Saya berseru dengan kekaguman: “Betapa kuatnya kamu, gadisku! Betapa beraninya! Saya bangga padamu! Dan pada hari kesepuluh, sebelum pulang, setelah suntikan terakhir, segera setelah perawat meninggalkan bangsal, dia menangis dengan putus asa:

- Bu, itu sangat menyakitkan! Semua suntikan ini sangat menyakitkan! Aku tidak tahan lagi!

- Mengapa Anda tidak memberitahu saya tentang hal itu? Mengapa kamu tidak menangis jika itu menyakitkan? tanyaku kaget.

- Anda sangat senang bahwa semua anak menangis, tetapi saya tidak. Saya pikir Anda lebih mencintai saya untuk ini, dan Anda akan malu jika saya membayar, - seolah meminta maaf, jawab putrinya.

Kata-kata tidak dapat mengungkapkan bagaimana hati saya sakit pada saat itu dan membangkitkan banyak emosi, dari rasa bersalah hingga kutukan kebodohan saya dan bahkan kekejaman terhadap anak saya sendiri! Anak-anak adalah cerminan kita. Saya memberi putri saya program kesabaran dan rasa malu karena mengakui rasa sakit. Dorongan dan pujian yang konyol untuk kesabaran dan keberanian membuatnya membayangkan bahwa untuk ini saya mencintainya lebih dari jika dia menangis seperti semua anak.

Pada usia 42, saya akhirnya membiarkan diri saya, tanpa rasa malu, untuk mengatakan: "Sakit"

Dan saya memberi tahu dia apa yang masih berfungsi, tiga tahun kemudian: “Jangan pernah menahan rasa sakit, jangan sakit! Jika sakit, bicarakan. Jangan malu untuk mengakui bahwa Anda kesakitan. Jangan takut menjadi lemah. Aku mencintaimu secara berbeda, karena kamu adalah gadisku!"
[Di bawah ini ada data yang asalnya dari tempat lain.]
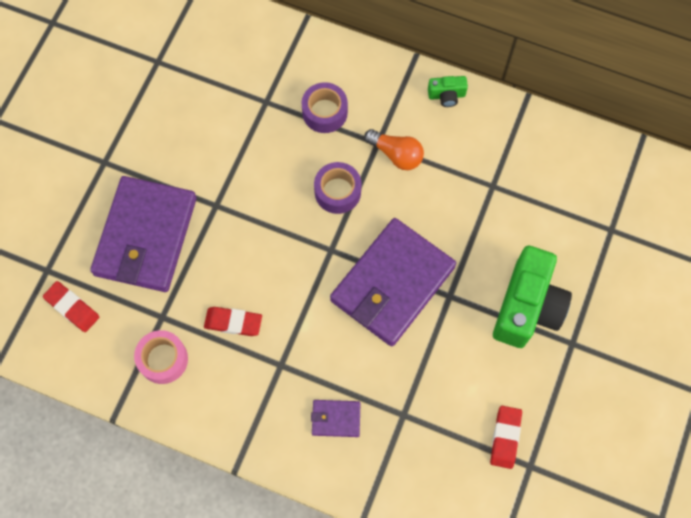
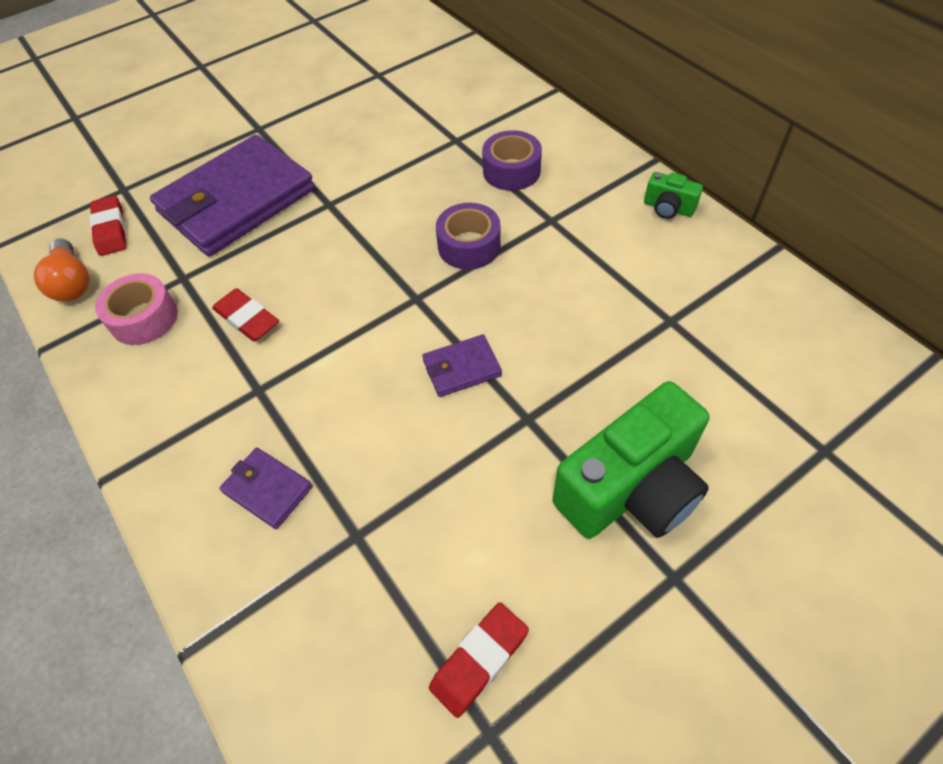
camera: 35 degrees right, 15 degrees down
(392, 284) = (461, 368): purple wallet -> purple wallet, size x0.42
(396, 154) = (565, 239): orange light bulb -> orange light bulb (72, 282)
Saya senang mendengar anak saya dan dapat mematikan program ini, yang diperkenalkan oleh virusnya sendiri, tepat waktu. Reboot pribadi saya hanya terjadi pada 42, ketika saya akhirnya membiarkan diri saya mengatakan tanpa rasa malu: "Sakit" jika sakit. Dan ini bukan kelemahan, seperti yang saya pikirkan sebelumnya, ini adalah reaksi yang diperlukan untuk menyelamatkan diri saya dari lebih banyak rasa sakit dan luka mental.
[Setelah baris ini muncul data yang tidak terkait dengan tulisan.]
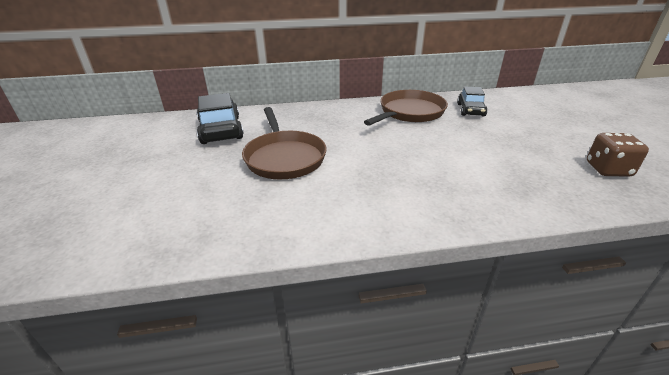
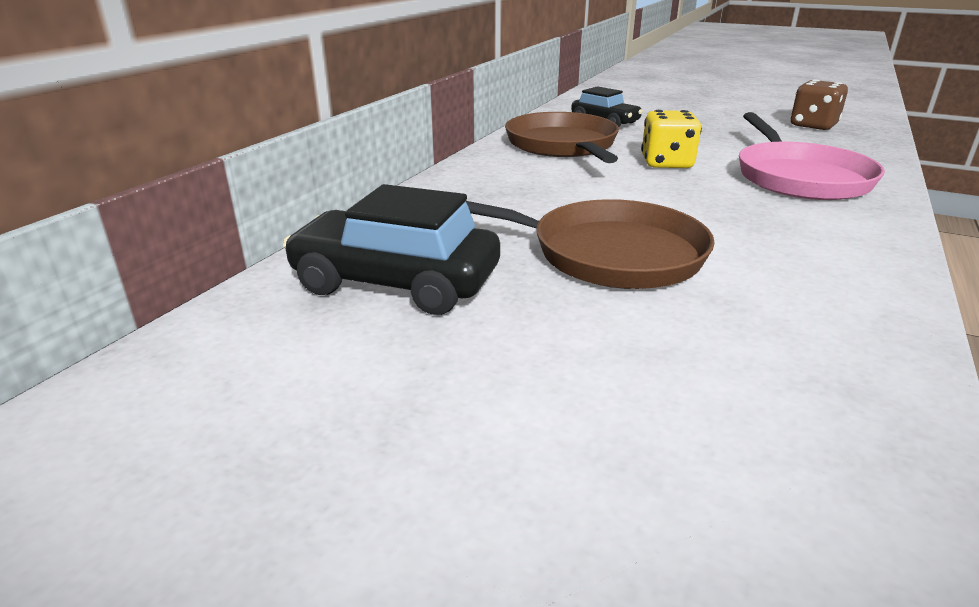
camera: 55 degrees left, 5 degrees down
(425, 142) = (666, 163): none -> yellow dice
(468, 183) = (799, 177): none -> pink pan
Pengalaman ini mengajari saya betapa pentingnya mendengarkan anak batiniah, yang dulu pernah dihancurkan oleh sikap dan kebencian orang dewasa. Ini memungkinkan Anda untuk memahami dan mendengar anak Anda di masa depan, untuk menyelamatkan Anda dari harus melalui jalan panjang penyembuhan.